- DPRD Riau menyatakan penyusunan RTRW terhambat oleh tumpang tindih lahan seluas 80.000 hektare antara ATR/BPN dan Kementerian Kehutanan.
- Perbedaan paradigma kedua lembaga menyebabkan sertifikat lahan masyarakat tidak dapat diputihkan karena masih berstatus sebagai kawasan hutan.
- DPRD Riau mendorong Plt Gubernur segera memfasilitasi koordinasi agar dua opsi penyelesaian segera ditetapkan demi percepatan pembentukan peraturan daerah.
SuaraRiau.id - DPRD Riau menyampaikan penyusunan Rencana Tata Ruang Wilayah (RTRW) di provinsi itu masih terkendala adanya 80.000 hektare (ha) yang tumpang tindih.
Anggota DPRD Riau Edi Basri mengatakan, hal ini menyebabkan ATR/BPN dan Kementerian Kehutanan memiliki paradigma yang berbeda.
Puluhan ribu luas lahan tersebut merupakan tanah yang sertifikatnya dimiliki masyarakat namun juga berada di kawasan hutan.
"ATR BPN tidak mau menandatangani jika lahan itu belum diputihkan, karena dianggap sebagai perbuatan hukum yang bermasalah.
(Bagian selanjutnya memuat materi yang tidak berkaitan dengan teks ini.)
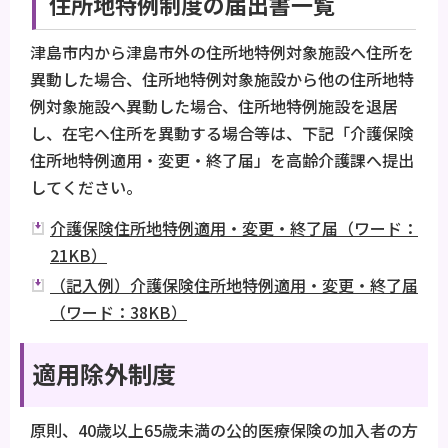
住所地特例制度の届出書一覧
津島市内から津島市外の住所地特例対象施設へ住所を
異動した場合、住所地特例対象施設から他の住所地特
例対象施設へ異動した場合、住所地特例施設を退居
し、在宅へ住所を異動する場合等は、下記「介護保険
住所地特例適用・変更・終了届」を高齢介護課へ提出
してください。
介護保険住所地特例適用・変更・終了届（ワード：
21KB）
（記入例）介護保険住所地特例適用・変更・終了届
（ワード：38KB）
適用除外制度
原則、40歳以上65歳未満の公的医療保険の加入者の方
Sementara Kementerian Kehutanan tidak mau memutihkan karena lahan tersebut masih berstatus kawasan hutan," kata Edi dikutip dari Riauonline--jaringan Suara.com, Rabu (10/6/2026).
Ia berharap agar Plt Gubernur Riau SF Hariyanto segera mengkoordinasikan agar ATR/BPN dan Kementerian Kehutanan dapat bertemu dan mengambil kebijakan tingkat tinggi.
Menurut Edi, DPRD menilai bahwa opsi apapun yang diambil, yang paling penting adalah agar RTRW bisa segera dibentuk dan dapat menjadi pedoman yang kuat.
"Bagi kita di DPRD, enggak masalah mau sifatnya di-blur atau digandakan, yang penting RTRW bisa kita tetapkan sebagai sebuah peraturan daerah. Itu saja," terangnya.
Dia mengungkapkan, DPRD Riau memiliki dua opsi yang bisa menjadi solusi atas masalah ini. Pihaknya berharap opsi ini dapat diambil agar RTRW Riau segera dibentuk
Opsi pertama, kata Edi, adalah dengan melakukan blur dengan tetap menjelaskan bahwa kawasan itu berada di kawasan hutan.
Kemudian opsi kedua, membuat dua lampiran berupa satu lampiran putih dan satu lampiran hijau yang masing-masing memiliki konsekuensi hukum berbeda.
"Ini bisa dilakukan untuk mengamankan semua sektor dalam kaitan penilaian dan tindakan hukum di kemudian hari," ujarnya.